- CONSIGNE
D'après le texte sur l'équation de M. Lambert, au-dessous de quel degré est-il impossible d'abaisser l'équation finale ?

- TEXTE FOURNI

########

M. Lambert trouve que, lorsque l’arc parcouru est assez petit, l’équation dont il s’agit ne monte qu’au sixième degré ; mais nous verrons plus bas qu’il est impossible d’abaisser l’équation finale au-dessous du septième degré, quand même on supposerait les intervalles écoulés entre les trois observations infiniment petits. Ayant examiné d’où peut venir l’inexactitude de ce résultat, j’ai reconnu que c’est uniquement parce que M. Lambert prend la distance du point du milieu de la corde au Soleil pour la demi-somme des distances des extrémités de la même corde au Soleil, c’est-à-dire pour la demi-somme des rayons vecteurs ; ce qui n’est pas rigoureusement exact. Il est vrai que l’erreur doit être d’autant moindre que la corde est plus petite, de sorte qu’il semble qu’elle devrait disparaître dans l’infiniment petit ; mais comme cette erreur a toujours une proportion finie avec les autres quantités qui deviennent aussi infiniment petites et d’où dépend la solution du Problème, il n’est pas plus permis de la négliger, qu’il ne le serait de négliger les carrés des différences premières dans les équations différentielles du second ordre.

########

- ENTRÉES EXTRAITES
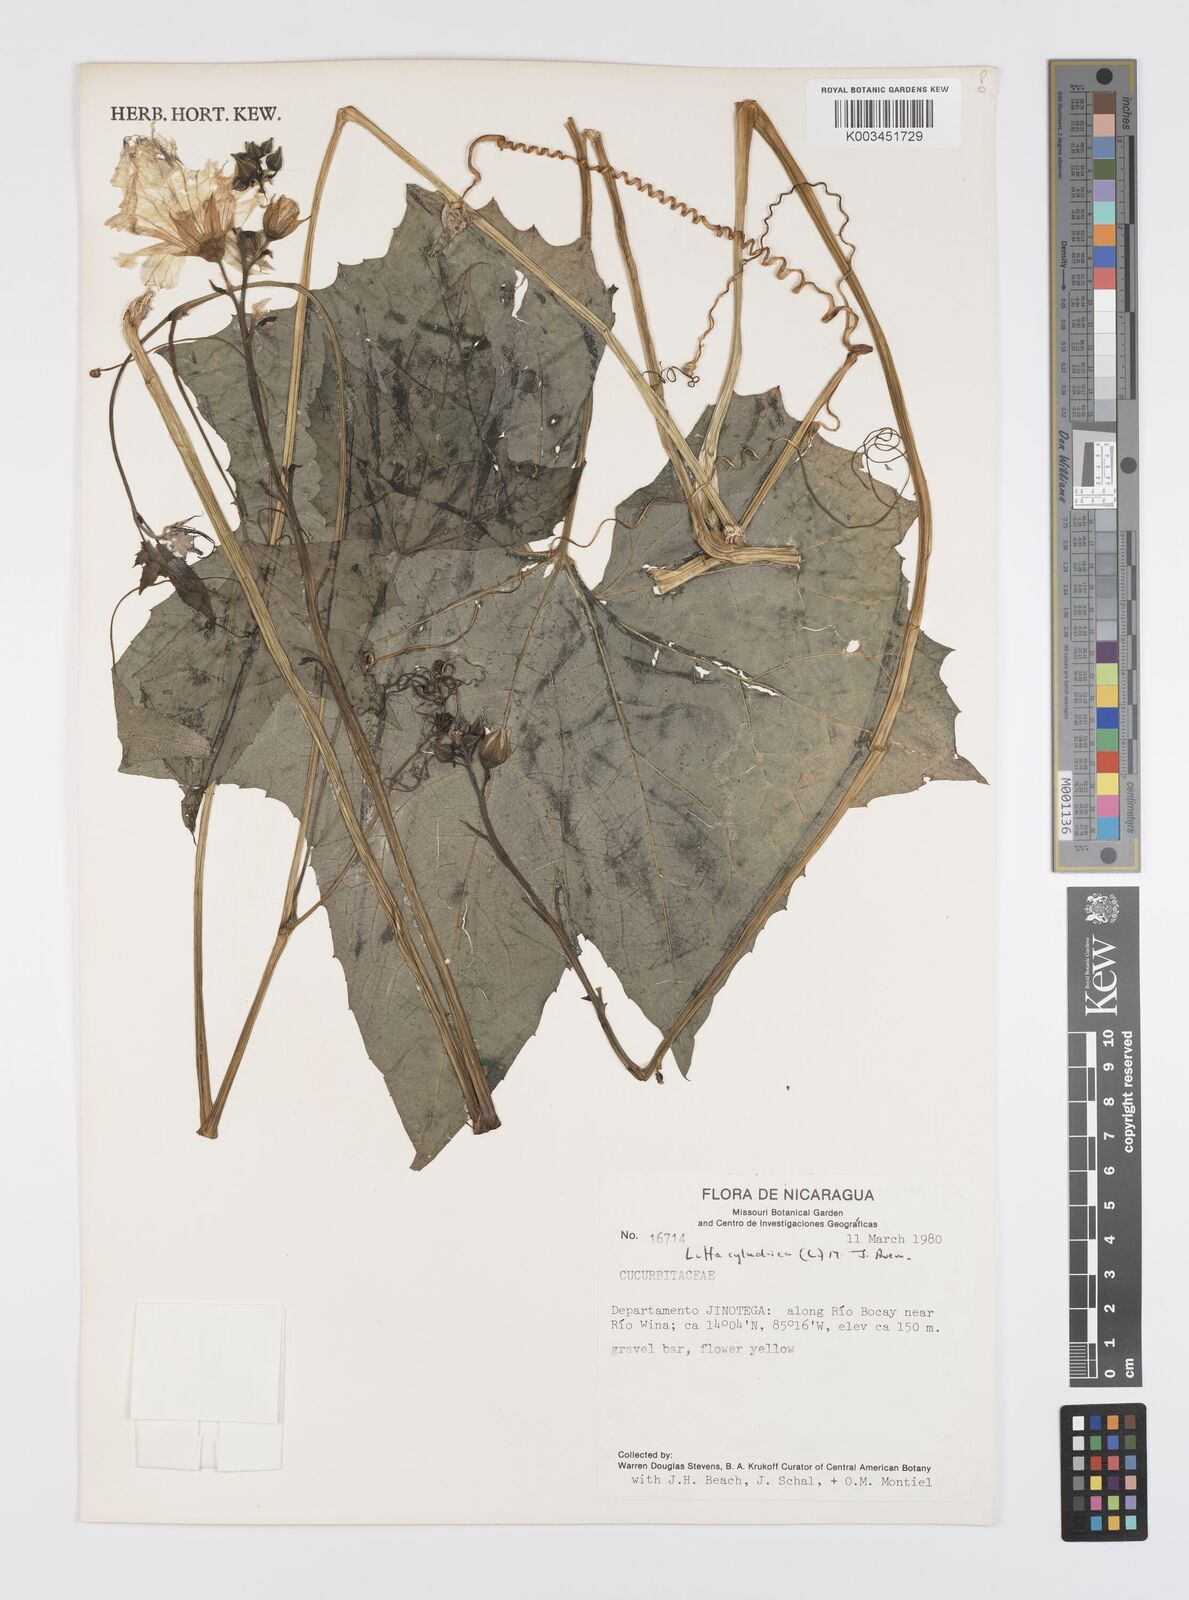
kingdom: Plantae
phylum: Tracheophyta
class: Magnoliopsida
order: Cucurbitales
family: Cucurbitaceae
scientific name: Cucurbitaceae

########

- RÉPONSE
Au-dessous du septième degré.